Frank writes:

"A useful distinction?  When I was working in the philosophy Dept at CMU my 
boss was a logician.  I asked him if he had heard the story that Bertrand 
Russell had fallen off his bike on the Cambridge campus when he realized that 
Anselm's proof of the existence of God was valid (argument from authority).  He 
looked puzzled but then said, "Ah, valid but not sound".

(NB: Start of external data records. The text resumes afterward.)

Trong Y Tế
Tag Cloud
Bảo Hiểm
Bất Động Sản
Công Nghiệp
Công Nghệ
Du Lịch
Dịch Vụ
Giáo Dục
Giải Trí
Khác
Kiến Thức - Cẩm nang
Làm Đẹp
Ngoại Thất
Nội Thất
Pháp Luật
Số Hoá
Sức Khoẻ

To change the subject a bit, the rapid proliferation of machine learning 
creates the potential of society becoming dependent on machine predictions that 
can be validated but cannot be verified.   For example, cars that are better 
drivers than the best humans, or personalized medical protocols that arise out 
from thousands of nested polynomials -- but in neither case is not known 
exactly how or why the control/predictive mechanisms actually work.   Maybe not 
just a thought experiment that we should worry (or not) about opaque oracles?


Marcus

________________________________
From: Friam <friam-boun...@redfish.com> on behalf of Frank Wimberly 
<wimber...@gmail.com>
Sent: Tuesday, October 3, 2017 8:21:32 PM
To: The Friday Morning Applied Complexity Coffee Group
Subject: Re: [FRIAM] AI and argument

A useful distinction?  When I was working in the philosophy Dept at CMU my boss 
was a logician.  I asked him if he had heard the story that Bertrand Russell 
had fallen off his bike on the Cambridge campus when he realized that Anselm's 
proof of the existence of God was valid (argument from authority).  He looked 
puzzled but then said, "Ah, valid but not sound".

Frank

Frank Wimberly
Phone (505) 670-9918

On Oct 3, 2017 6:30 PM, "gⅼеɳ ☣" 
<geprope...@gmail.com<mailto:geprope...@gmail.com>> wrote:
Hm.  My example is simply an argument that I do NOT think succumbs to that 
fallacy.  Einstein is a reliable, but not completely unchallengeable, 
authority.  And if he is challenged, we can dig into the theory to find our own 
reasoning.

I'm curious if you believe all argument/reasoning can be *accurately* 
formalized?  Worse yet, do you believe that all argument can be reduced to 
deduction?


On 10/03/2017 05:13 PM, Nick Thompson wrote:
> Aren't you missing a premise, if you are seeking a valid deductive argument?
>
> What connects Albert's thought with your conclusion?